→ TASK INSTRUCTIONS
Begin at the line below that has "gramme, one of". Stop after the line that has "calendar adds a touch of artistry and", repeating each line exactly and leaving out the pictures.

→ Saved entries
▬▬▬▬▬▬▬▬▬▬

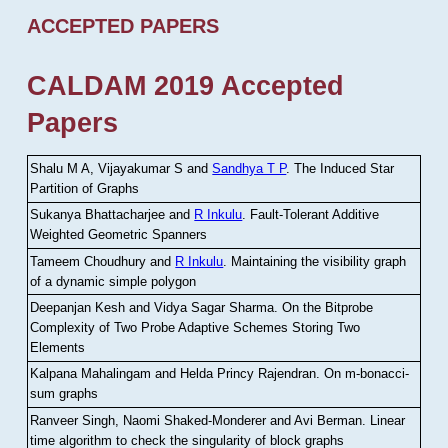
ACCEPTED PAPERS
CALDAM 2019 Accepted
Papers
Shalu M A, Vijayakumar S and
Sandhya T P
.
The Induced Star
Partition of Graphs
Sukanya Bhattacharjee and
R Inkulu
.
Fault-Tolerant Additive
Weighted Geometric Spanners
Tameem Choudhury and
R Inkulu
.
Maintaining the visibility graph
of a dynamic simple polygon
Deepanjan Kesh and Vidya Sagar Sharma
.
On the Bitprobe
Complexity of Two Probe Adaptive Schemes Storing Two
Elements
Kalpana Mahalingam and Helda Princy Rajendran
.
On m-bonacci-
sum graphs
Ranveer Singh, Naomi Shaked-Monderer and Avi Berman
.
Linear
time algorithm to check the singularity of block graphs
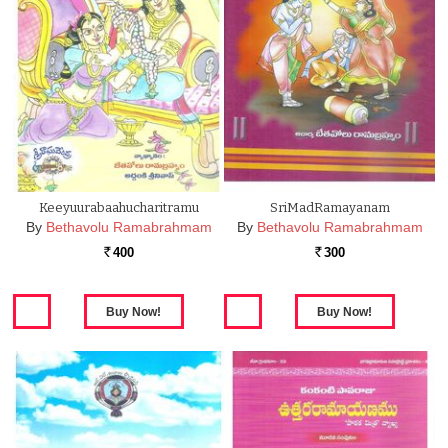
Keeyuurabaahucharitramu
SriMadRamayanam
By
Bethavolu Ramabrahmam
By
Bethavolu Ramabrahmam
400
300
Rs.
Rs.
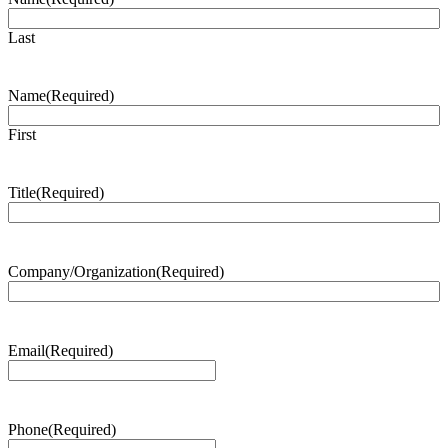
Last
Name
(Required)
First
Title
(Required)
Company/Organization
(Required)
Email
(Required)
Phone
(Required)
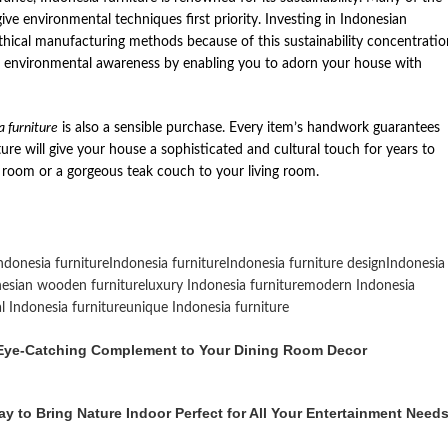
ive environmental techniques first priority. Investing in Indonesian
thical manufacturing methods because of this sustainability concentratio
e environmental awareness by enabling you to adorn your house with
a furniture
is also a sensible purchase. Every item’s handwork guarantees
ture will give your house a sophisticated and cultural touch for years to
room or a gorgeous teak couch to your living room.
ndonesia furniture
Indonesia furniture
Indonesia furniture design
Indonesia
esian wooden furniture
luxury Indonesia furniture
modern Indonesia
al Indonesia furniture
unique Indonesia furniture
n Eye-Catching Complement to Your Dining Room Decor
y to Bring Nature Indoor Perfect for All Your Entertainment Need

▬▬▬▬▬▬▬▬▬▬

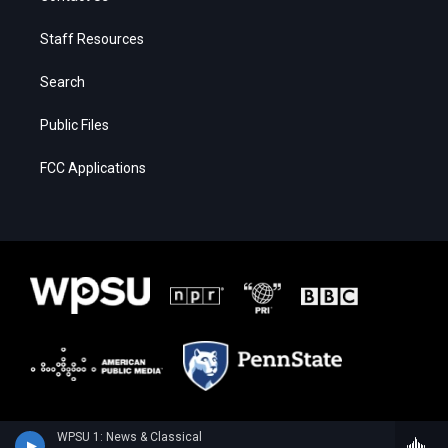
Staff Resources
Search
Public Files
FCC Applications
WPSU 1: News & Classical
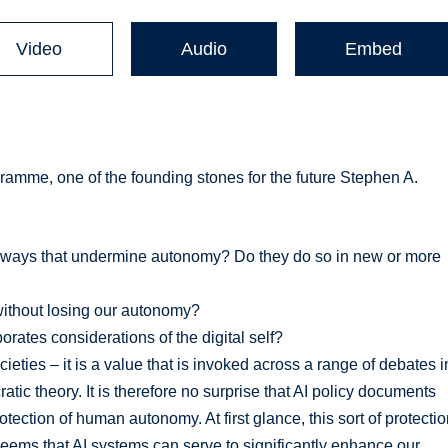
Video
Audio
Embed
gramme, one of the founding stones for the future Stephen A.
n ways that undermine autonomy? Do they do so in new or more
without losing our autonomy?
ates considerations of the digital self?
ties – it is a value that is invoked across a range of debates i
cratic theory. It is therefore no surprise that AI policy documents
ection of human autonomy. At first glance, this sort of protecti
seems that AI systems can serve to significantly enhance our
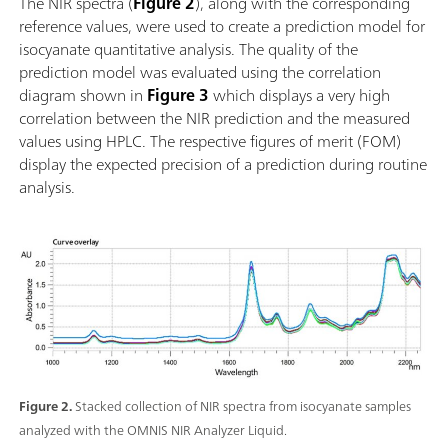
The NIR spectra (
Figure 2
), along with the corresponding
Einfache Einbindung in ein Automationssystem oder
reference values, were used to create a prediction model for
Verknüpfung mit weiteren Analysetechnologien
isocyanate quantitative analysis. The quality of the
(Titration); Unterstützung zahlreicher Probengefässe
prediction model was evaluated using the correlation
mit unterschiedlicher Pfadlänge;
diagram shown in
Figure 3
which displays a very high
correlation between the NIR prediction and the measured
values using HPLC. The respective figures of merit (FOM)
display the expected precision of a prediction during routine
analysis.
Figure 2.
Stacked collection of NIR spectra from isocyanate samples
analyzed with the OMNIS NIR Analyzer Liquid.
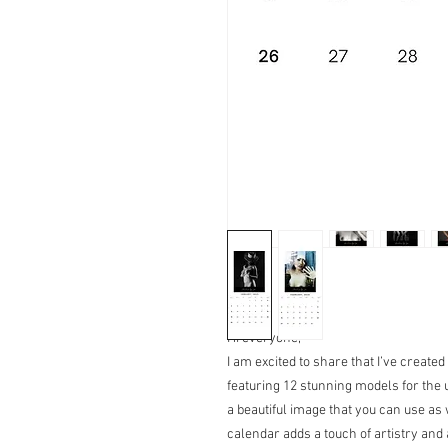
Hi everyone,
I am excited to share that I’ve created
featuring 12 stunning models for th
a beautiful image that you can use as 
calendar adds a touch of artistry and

▬▬▬▬▬▬▬▬▬▬

→ COMPLETED EXERCISE
gramme, one of the founding stones for the future Stephen A.
n ways that undermine autonomy? Do they do so in new or more
without losing our autonomy?
ates considerations of the digital self?
ties – it is a value that is invoked across a range of debates i
cratic theory. It is therefore no surprise that AI policy documents
ection of human autonomy. At first glance, this sort of protecti
seems that AI systems can serve to significantly enhance our
The NIR spectra (
Figure 2
), along with the corresponding
Einfache Einbindung in ein Automationssystem oder
reference values, were used to create a prediction model for
Verknüpfung mit weiteren Analysetechnologien
isocyanate quantitative analysis. The quality of the
(Titration); Unterstützung zahlreicher Probengefässe
prediction model was evaluated using the correlation
mit unterschiedlicher Pfadlänge;
diagram shown in
Figure 3
which displays a very high
correlation between the NIR prediction and the measured
values using HPLC. The respective figures of merit (FOM)
display the expected precision of a prediction during routine
analysis.
Figure 2.
Stacked collection of NIR spectra from isocyanate samples
analyzed with the OMNIS NIR Analyzer Liquid.
Hi everyone,
I am excited to share that I’ve created
featuring 12 stunning models for th
a beautiful image that you can use as 
calendar adds a touch of artistry and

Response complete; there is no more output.